Journals are available for both the serious family historian or amateur genealogist. Below are some of the most popular publications.
- National Geographic Society Quarterly has been published since 1912.
- The American Genealogist, published since 1922, is “dedicated to the elevation of genealogical scholarship through carefully documented analyses of genealogical problems and through short compiled genealogies.”
- American Ancestors Magazine appeals to genealogists and family historians at all levels of expertise.
- The William and Mary Quarterly is published by the Omohundro Institute of Early American History and Culture.
- Internet Genealogy is available in print and electronic forms and even comes as an app.
Organizations and Societies
These groups consist of professionals and amateurs alike. The more recently founded groups use sophisticated DNA and genetics research as part of their charting the movement of humans.
- Federation of Genealogical Societies, “Linking the Genealogical Communities”
- National Genealogical Society, founded in 1903
- Association of Professional Genealogists, founded in 1979
- Historical Society of Pennsylvania, founded in 1824 in Philadelphia
- New England Historic Genealogical Society, founded in 1845
- Sorenson Molecular Genealogy Foundation, which “has collected more than 100,000 DNA samples, together with four-generation pedigree charts, from volunteers in more than 100 countries around the world.”
- International Society of Genetic Genealogy, whose mission is to “advocate for and educate about the use of genetics as a tool for genealogical research, and promote a supportive network for genetic genealogists.” Membership is free.

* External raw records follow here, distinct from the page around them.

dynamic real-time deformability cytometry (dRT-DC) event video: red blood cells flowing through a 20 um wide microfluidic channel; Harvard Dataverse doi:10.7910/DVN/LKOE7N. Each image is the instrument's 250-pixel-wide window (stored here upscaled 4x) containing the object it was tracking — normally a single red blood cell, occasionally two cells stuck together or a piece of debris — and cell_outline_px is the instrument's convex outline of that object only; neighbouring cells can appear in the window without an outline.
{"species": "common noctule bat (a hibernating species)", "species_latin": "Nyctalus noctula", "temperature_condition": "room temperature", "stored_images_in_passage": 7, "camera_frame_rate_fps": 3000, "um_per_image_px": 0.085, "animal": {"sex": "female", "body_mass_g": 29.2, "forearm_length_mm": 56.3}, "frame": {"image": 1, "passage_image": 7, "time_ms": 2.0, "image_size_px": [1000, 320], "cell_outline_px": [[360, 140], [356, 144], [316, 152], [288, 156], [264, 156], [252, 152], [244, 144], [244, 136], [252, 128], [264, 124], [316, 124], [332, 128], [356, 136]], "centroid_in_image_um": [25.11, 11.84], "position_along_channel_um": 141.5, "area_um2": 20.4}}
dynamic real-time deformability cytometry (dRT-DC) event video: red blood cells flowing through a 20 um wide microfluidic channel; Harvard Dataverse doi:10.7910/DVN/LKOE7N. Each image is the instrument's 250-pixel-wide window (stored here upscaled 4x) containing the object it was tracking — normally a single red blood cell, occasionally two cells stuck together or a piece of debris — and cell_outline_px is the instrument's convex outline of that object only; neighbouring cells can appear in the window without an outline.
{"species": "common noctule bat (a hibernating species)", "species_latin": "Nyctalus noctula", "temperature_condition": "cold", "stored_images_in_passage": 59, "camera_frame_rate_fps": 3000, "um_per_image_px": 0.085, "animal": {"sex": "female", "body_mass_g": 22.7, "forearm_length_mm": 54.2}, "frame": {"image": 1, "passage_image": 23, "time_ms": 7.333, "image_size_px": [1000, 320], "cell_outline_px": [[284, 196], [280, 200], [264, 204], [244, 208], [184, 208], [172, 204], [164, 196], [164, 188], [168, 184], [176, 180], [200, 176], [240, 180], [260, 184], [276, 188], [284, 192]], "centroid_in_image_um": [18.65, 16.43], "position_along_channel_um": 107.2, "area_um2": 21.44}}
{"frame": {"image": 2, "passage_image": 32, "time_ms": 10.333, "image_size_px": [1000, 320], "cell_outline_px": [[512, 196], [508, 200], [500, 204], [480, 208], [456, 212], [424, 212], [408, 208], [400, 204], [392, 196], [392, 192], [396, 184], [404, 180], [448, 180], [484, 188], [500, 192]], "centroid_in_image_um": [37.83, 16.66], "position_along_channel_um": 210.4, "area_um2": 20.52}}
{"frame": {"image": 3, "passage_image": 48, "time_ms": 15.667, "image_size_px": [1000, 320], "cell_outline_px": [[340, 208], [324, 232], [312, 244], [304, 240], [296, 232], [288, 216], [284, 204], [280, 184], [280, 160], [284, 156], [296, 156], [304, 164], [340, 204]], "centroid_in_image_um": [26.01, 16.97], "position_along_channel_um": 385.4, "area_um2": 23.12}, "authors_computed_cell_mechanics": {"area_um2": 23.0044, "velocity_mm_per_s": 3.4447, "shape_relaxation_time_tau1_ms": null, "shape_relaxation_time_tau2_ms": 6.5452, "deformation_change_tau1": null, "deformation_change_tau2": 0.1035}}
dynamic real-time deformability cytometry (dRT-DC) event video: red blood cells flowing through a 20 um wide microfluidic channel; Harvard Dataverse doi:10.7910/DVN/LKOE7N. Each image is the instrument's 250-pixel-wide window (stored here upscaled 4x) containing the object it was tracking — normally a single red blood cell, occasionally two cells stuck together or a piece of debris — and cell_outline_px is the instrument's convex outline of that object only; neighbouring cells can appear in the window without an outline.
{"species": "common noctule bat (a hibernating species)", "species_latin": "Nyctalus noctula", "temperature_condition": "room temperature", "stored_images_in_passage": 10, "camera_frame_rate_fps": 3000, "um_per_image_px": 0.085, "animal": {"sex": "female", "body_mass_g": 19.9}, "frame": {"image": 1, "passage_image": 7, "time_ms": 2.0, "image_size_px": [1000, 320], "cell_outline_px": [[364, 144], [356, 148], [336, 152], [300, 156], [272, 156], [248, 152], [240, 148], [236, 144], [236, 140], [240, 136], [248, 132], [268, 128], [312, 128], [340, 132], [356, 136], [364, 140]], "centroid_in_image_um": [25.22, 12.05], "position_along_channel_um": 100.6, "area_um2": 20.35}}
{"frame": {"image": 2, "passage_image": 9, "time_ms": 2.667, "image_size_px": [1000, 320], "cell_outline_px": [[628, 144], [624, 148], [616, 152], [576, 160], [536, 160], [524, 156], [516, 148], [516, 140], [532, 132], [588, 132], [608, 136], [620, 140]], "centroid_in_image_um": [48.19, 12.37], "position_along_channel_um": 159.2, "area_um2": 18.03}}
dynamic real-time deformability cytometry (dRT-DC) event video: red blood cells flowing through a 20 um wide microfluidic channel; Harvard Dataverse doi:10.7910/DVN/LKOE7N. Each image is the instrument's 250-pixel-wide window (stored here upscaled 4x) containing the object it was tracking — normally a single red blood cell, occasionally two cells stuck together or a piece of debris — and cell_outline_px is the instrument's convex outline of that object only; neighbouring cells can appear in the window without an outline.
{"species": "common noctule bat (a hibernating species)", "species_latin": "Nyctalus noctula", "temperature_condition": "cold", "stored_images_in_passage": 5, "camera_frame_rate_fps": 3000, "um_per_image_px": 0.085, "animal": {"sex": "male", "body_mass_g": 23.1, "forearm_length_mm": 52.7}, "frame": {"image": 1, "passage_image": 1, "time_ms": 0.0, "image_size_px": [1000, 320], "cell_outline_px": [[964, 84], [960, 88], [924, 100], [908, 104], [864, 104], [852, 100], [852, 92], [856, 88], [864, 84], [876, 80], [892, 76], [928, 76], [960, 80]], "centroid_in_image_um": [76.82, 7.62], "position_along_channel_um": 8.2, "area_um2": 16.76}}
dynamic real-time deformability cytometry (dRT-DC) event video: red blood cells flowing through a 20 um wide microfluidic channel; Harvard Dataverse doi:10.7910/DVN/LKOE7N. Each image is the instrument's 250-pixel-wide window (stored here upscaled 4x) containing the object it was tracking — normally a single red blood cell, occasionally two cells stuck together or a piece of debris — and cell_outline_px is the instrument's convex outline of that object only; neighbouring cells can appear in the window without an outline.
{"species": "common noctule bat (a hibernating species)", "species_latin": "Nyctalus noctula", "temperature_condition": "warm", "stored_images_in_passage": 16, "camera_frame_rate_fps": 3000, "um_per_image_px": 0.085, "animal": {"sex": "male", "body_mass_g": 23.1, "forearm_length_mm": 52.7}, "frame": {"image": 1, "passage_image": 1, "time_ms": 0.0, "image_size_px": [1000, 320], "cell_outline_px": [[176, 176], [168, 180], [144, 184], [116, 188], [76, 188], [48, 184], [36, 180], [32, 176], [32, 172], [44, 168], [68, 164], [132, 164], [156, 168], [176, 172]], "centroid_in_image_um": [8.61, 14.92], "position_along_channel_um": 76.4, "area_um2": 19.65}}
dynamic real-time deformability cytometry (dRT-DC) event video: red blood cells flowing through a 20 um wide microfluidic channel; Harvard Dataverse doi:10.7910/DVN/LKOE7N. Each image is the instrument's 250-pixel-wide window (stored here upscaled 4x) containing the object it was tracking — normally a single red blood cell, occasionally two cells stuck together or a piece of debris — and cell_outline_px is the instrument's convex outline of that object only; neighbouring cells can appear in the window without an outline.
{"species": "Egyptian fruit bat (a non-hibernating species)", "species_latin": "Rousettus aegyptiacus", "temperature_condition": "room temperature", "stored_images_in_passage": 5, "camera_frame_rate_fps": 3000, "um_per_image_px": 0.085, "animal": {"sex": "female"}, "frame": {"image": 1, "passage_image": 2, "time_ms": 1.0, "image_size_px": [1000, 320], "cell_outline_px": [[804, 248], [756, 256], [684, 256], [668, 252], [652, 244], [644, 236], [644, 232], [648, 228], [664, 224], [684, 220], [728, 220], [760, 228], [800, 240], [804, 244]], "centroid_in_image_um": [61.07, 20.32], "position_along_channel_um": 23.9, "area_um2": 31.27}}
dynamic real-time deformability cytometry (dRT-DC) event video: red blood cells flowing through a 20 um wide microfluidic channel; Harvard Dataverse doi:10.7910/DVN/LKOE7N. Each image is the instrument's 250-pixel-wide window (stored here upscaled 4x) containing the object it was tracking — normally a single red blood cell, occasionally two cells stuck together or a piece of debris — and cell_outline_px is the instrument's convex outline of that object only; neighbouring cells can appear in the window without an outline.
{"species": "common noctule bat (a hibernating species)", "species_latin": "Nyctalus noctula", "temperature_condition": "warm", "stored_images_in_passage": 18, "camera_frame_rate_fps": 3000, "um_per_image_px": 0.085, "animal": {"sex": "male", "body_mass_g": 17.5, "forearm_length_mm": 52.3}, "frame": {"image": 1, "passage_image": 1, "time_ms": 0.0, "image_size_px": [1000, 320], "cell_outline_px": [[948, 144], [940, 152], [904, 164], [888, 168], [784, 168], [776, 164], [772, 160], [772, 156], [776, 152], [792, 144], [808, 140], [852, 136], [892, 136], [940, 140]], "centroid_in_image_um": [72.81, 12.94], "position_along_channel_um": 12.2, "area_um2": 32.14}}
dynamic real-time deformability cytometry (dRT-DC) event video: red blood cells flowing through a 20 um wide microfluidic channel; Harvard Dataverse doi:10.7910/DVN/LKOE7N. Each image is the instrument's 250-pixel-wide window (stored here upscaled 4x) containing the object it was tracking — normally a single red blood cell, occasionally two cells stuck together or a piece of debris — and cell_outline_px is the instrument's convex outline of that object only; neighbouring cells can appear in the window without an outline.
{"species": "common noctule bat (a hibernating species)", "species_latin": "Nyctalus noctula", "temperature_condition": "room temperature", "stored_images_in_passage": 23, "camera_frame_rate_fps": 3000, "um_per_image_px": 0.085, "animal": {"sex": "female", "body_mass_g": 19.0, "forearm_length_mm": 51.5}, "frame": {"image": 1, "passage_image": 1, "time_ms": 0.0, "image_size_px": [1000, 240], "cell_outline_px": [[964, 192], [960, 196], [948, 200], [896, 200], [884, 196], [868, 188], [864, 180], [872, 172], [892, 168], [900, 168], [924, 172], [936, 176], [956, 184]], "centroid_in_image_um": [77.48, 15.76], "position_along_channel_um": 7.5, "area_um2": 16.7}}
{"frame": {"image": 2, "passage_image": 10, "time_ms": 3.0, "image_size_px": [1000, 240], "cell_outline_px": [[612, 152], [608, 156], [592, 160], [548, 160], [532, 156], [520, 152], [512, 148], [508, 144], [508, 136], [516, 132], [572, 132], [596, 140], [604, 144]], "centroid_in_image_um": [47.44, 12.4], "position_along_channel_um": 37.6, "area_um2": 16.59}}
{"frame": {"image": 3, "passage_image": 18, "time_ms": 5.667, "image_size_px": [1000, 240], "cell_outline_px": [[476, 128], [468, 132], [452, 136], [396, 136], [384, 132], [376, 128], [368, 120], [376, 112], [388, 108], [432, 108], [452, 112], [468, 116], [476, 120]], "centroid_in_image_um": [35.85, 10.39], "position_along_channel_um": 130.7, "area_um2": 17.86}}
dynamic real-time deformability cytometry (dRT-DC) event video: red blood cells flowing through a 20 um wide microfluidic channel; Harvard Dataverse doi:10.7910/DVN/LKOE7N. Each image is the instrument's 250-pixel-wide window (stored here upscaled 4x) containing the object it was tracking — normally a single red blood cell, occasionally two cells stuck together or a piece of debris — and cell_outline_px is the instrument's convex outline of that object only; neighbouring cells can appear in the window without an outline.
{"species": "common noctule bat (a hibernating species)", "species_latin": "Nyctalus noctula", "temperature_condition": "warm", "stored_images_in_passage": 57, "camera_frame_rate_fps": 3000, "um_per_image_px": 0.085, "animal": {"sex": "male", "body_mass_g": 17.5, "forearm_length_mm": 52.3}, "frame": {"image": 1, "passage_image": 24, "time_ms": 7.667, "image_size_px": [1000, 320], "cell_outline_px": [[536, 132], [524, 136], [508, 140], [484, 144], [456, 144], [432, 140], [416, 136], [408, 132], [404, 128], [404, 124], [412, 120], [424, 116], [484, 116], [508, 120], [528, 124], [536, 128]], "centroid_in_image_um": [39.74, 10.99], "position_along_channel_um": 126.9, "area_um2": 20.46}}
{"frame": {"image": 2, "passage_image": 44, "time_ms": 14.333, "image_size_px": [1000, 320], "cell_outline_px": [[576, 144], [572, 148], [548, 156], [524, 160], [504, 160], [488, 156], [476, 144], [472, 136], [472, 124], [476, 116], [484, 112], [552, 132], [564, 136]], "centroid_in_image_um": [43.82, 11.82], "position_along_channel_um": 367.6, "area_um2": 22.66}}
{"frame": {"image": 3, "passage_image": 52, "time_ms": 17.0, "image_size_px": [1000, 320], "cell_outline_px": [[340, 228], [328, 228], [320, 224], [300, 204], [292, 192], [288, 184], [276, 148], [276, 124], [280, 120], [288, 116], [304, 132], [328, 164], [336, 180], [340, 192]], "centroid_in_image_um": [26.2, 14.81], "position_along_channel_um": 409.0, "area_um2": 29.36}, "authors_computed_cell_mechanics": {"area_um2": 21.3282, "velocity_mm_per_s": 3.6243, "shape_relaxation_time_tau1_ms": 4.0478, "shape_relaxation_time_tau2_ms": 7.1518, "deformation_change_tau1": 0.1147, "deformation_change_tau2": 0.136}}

- National Geographic’s Genographic Project, which is “seeking to chart new knowledge about the migratory history of the human species by using sophisticated laboratory and computer analysis of DNA contributed by hundreds of thousands of people from around the world.”
Some of these degrees and certificates are offered from colleges, others by professional societies.
- National Institute for Genealogical Studies
- Brigham Young University’s Center for Family History and Genealogy. Mormon are famous for collecting an unprecedented number of family histories. According to the WBGH Educational Foundation, “Original records — about 2.4 million rolls of microfilm containing 2 billion names that have been traced — are locked away behind 14-ton doors in the Granite Mountain Records Vault, a climate-controlled repository designed to survive a nuclear impact that is built into the Wasatch mountain range, about 20 miles southeast of Salt Lake City.”
- University of Washington’s Certificate in Genealogy & Family History
- National Genealogical Society
- Akami University’s Bachelor of Arts in Genealogical Studies
Feel as if you’d rather leave your family history hunting up to the experts? No problem. Below are some suggestions.
- A pdf. that explains how best to hire a professional genealogist.
- Heirlines, Family History & Genealogy, offers a free initial consultation.
- Melick Professional Genealogists also offers a free initial consultation.
- The International HapMap Project is “a partnership of scientists and funding agencies from Canada, China, Japan, Nigeria, the United Kingdom and the United States to develop a public resource that will help researchers find genes associated with human disease and response to pharmaceuticals.”
- DNA Consultants, Home of the DNA Fingerprint Test
- Family Tree DNA — starting at $169, you can have your Y-chromosome tested.
- Headquartered in Salt Lake City, MyGenealogist.com has access to the extensive LDS Family History Library.